Cette présence de plomb pourrait être expliquée par le mode d’alimentation des diables en captivité. En effet, les carcasses sont fournies par des chasseurs locaux chassant avec des balles en plomb. En revanche les infrastructures utilisées ne contiennent pas de plomb et l’analyse de l’eau ne révèle pas la présence notable de plomb. Ainsi, l’explication la plus probable est l’ingestion de fragments de plomb présents dans le couloir de pénétration de la balle. L’ingestion d’une balle entière est peu vraisemblable, car en général la balle ressort de l’autre côté de la carcasse c(le wallaby de Bennett et l’opossum d’Australie étant des animaux de petit gabarit), et la présence d’une balle dans l’estomac serait plus susceptible de provoquer une intoxication aiguë (Rodríguez et al. 2010; North et al. 2015). Or, aucun diable n’a présenté de signes cliniques.

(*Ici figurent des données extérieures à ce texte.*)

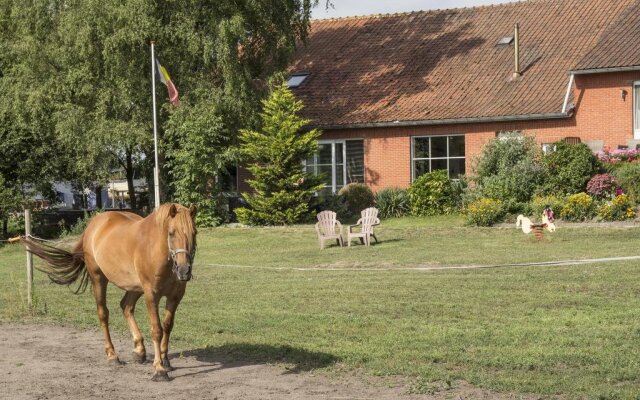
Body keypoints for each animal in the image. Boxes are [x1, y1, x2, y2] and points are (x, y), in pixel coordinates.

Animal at [22, 203, 196, 382]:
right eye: (171, 233)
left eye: (194, 233)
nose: (184, 270)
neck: (155, 250)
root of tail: (93, 225)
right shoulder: (151, 295)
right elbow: (157, 330)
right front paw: (159, 369)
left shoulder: (175, 296)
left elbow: (168, 326)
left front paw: (165, 360)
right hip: (99, 279)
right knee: (103, 314)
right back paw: (112, 355)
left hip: (134, 287)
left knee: (126, 307)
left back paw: (139, 350)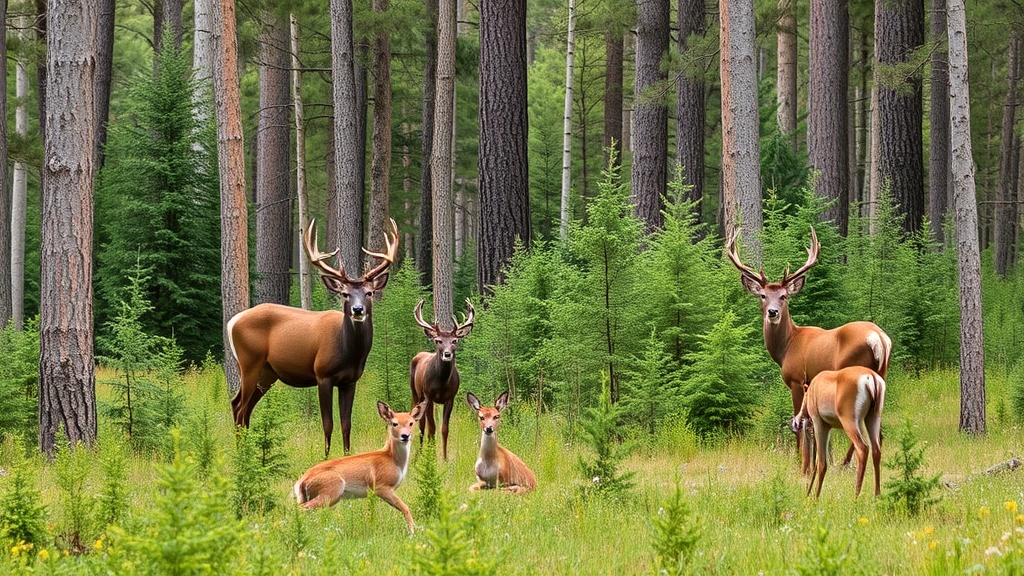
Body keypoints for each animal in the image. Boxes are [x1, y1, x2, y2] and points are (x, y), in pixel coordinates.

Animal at [227, 218, 399, 457]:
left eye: (369, 292)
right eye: (345, 294)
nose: (357, 310)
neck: (349, 352)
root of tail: (232, 321)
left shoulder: (350, 381)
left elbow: (346, 424)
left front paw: (347, 456)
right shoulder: (322, 375)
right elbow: (328, 423)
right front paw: (325, 457)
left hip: (267, 373)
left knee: (240, 405)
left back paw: (246, 451)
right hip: (249, 362)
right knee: (241, 408)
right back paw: (243, 454)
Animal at [293, 400, 427, 532]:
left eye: (411, 423)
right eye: (394, 423)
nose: (405, 436)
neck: (394, 460)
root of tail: (301, 481)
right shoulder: (381, 486)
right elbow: (405, 507)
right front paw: (412, 531)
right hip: (330, 491)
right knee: (303, 508)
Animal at [409, 298, 475, 460]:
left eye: (455, 340)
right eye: (438, 340)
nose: (447, 354)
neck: (441, 383)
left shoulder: (450, 398)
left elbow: (445, 428)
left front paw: (444, 458)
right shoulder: (429, 396)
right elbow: (431, 428)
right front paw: (430, 456)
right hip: (416, 393)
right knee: (420, 423)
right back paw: (420, 452)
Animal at [726, 227, 891, 475]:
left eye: (784, 296)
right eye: (763, 295)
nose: (772, 312)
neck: (787, 346)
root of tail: (880, 338)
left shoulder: (796, 379)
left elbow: (798, 421)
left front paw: (798, 460)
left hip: (853, 372)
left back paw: (845, 463)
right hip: (881, 376)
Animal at [791, 366, 886, 497]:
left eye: (804, 396)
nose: (796, 422)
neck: (813, 388)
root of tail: (870, 377)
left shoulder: (819, 422)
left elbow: (822, 463)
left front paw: (815, 496)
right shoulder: (828, 427)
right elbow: (818, 461)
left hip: (850, 422)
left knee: (863, 448)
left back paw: (856, 495)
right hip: (872, 417)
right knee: (876, 450)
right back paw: (876, 495)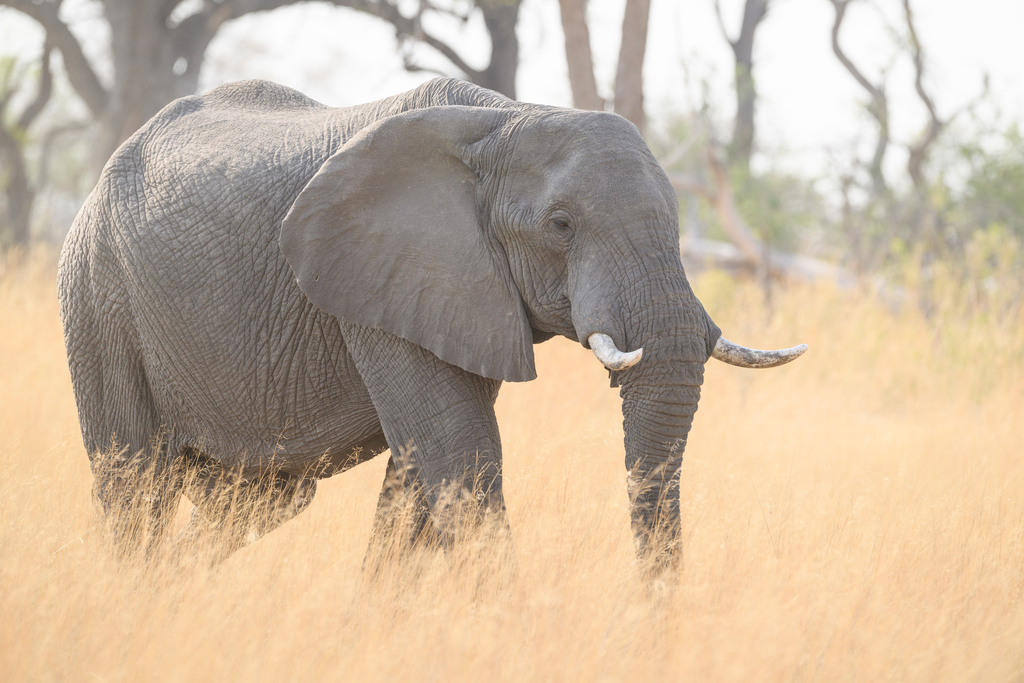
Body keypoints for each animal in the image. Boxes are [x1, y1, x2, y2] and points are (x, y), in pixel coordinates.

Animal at [57, 77, 805, 570]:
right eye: (561, 226)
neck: (505, 118)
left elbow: (422, 470)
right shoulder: (383, 278)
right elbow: (461, 454)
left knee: (257, 501)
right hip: (98, 298)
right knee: (133, 484)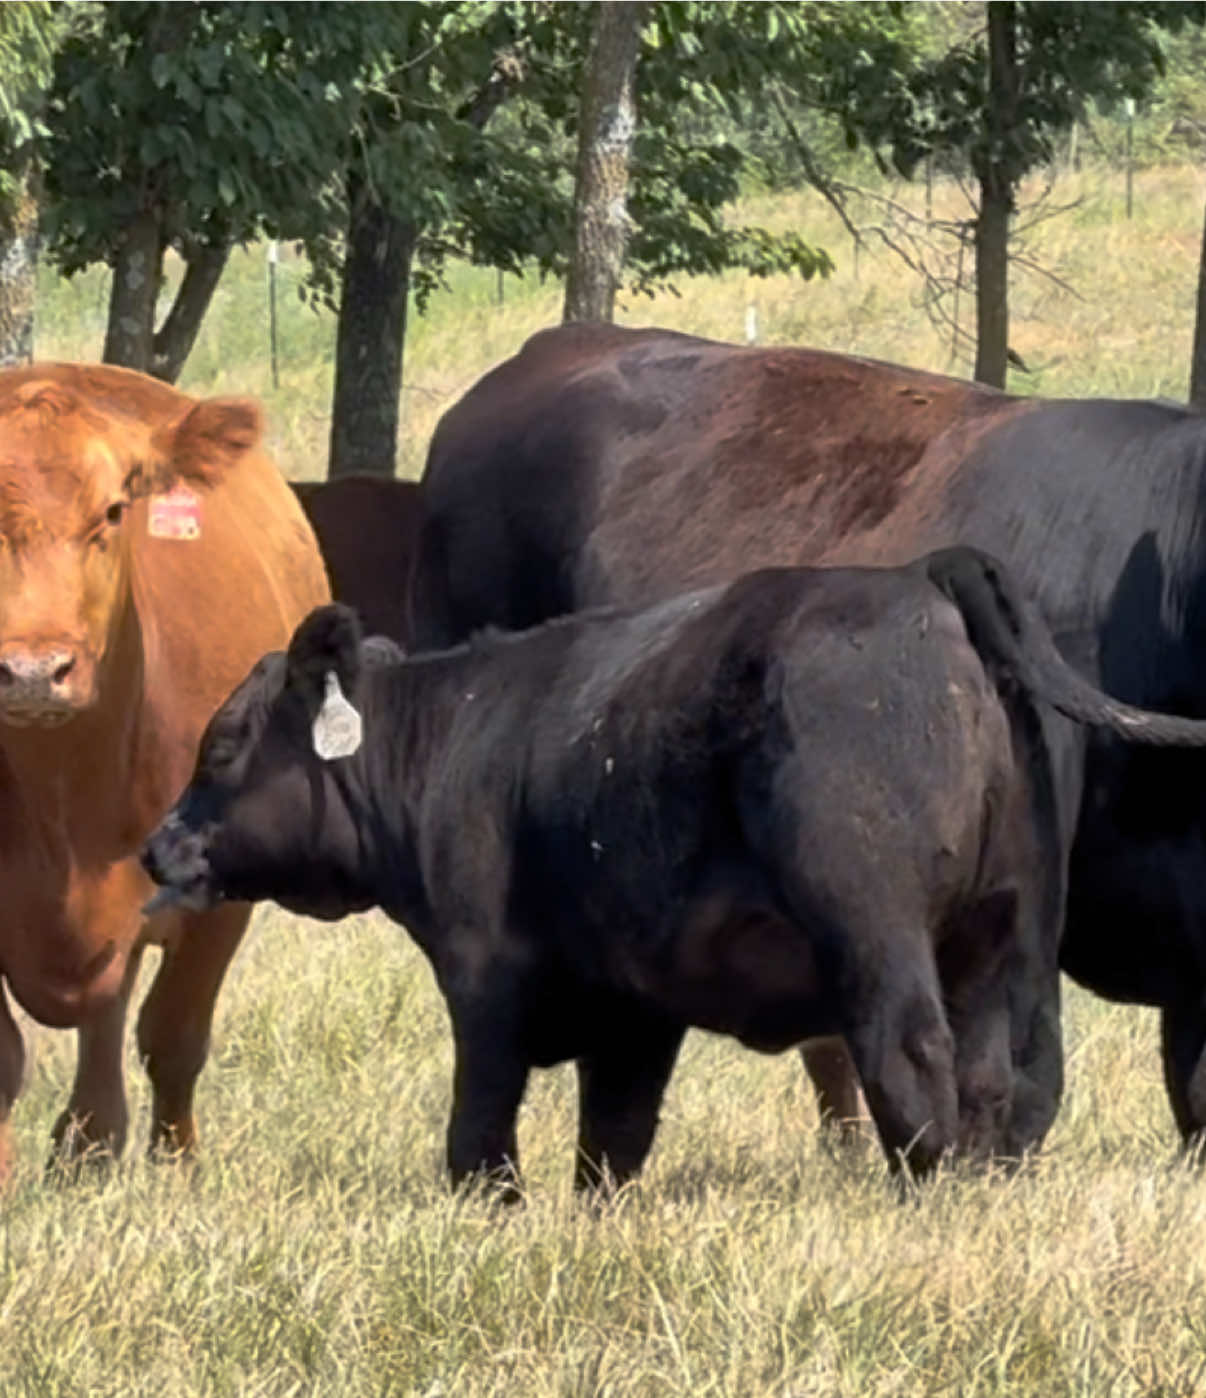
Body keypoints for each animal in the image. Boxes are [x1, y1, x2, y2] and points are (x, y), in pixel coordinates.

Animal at [142, 549, 1206, 1193]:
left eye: (224, 743)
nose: (158, 845)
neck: (460, 739)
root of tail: (923, 576)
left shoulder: (486, 982)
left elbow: (479, 1137)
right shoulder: (632, 1008)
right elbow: (612, 1141)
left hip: (878, 932)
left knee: (913, 1066)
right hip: (1004, 931)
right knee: (996, 1085)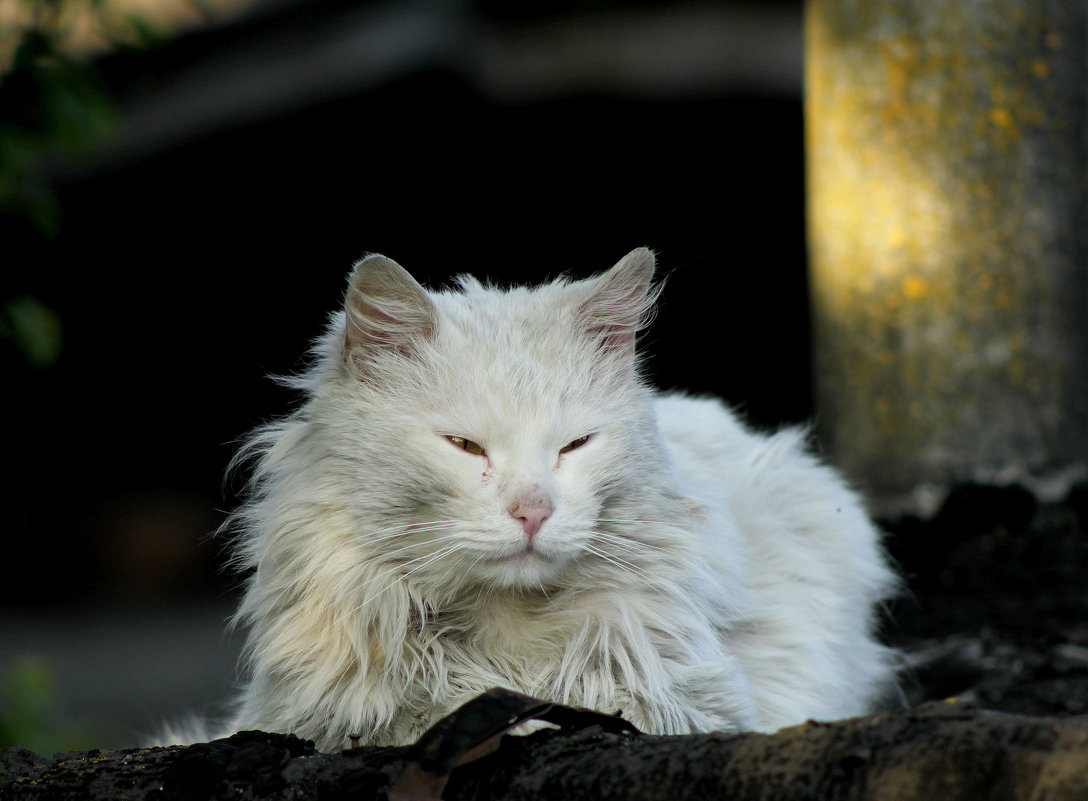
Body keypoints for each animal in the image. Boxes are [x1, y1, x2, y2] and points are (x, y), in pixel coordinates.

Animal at [225, 250, 896, 748]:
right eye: (464, 446)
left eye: (575, 445)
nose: (534, 511)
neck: (505, 642)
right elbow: (409, 718)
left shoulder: (697, 704)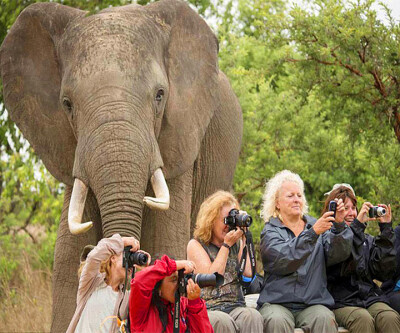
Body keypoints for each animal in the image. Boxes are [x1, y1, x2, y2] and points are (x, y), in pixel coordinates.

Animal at [0, 0, 241, 330]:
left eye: (160, 95)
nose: (122, 256)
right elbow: (66, 259)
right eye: (67, 104)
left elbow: (165, 239)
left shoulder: (179, 136)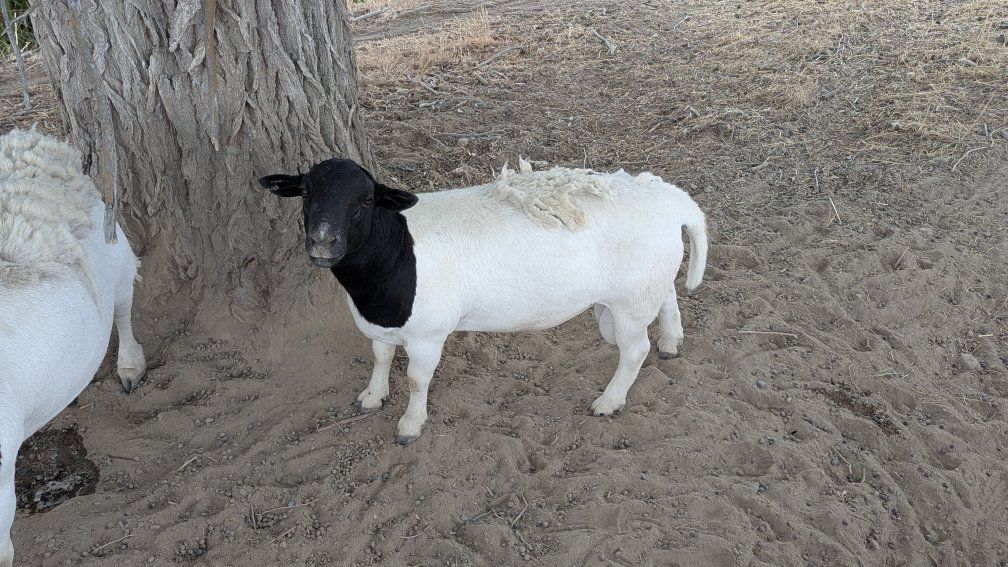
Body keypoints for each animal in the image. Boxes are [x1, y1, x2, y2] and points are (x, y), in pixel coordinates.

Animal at [258, 157, 707, 444]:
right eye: (305, 194)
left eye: (365, 200)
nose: (322, 242)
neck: (396, 251)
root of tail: (672, 199)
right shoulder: (383, 324)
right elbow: (381, 357)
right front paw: (372, 396)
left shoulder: (428, 334)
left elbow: (417, 379)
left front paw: (410, 424)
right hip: (645, 283)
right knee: (668, 296)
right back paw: (671, 342)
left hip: (628, 300)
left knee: (634, 350)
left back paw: (610, 401)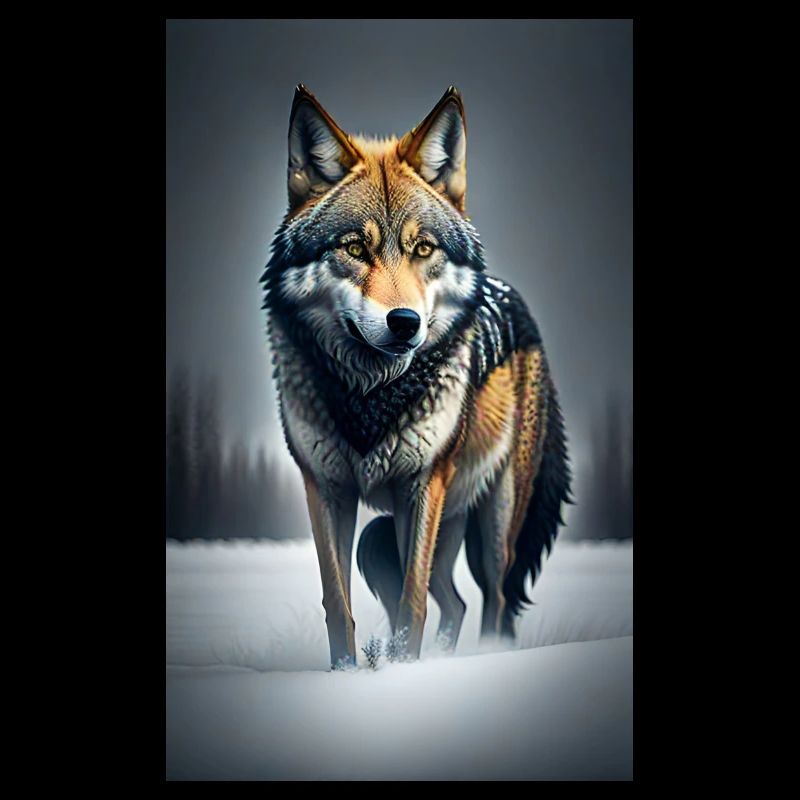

A la suite des premiers résultats obtenus à Bridport, il a été décidé de couper les têtes des cadavres, les animaux étant abattus dans la tête. Une autre mesure de la plombémie a été prise 2 mois plus tard, montrant une baisse significative, ce qui conforte l’hypothèse d’un rôle de la nourriture.

La mise en évidence de ce phénomène est importante dans le cadre de la gestion de la population captive. En effet, une intoxication chronique à bas-bruit pourrait porter atteinte à la capacité reproductive de la population d’assurance, ce qui l’empêcherait d’atteindre certains de ses objectifs. La formalisation de ces résultats sous forme de publication pourrait permettre de mettre en place des recommandations officielles à l’égard de toute institution possédant des diables captifs à travers le monde, visant à une harmonisation et une optimisation de la détention de diables de Tasmanie en captivité.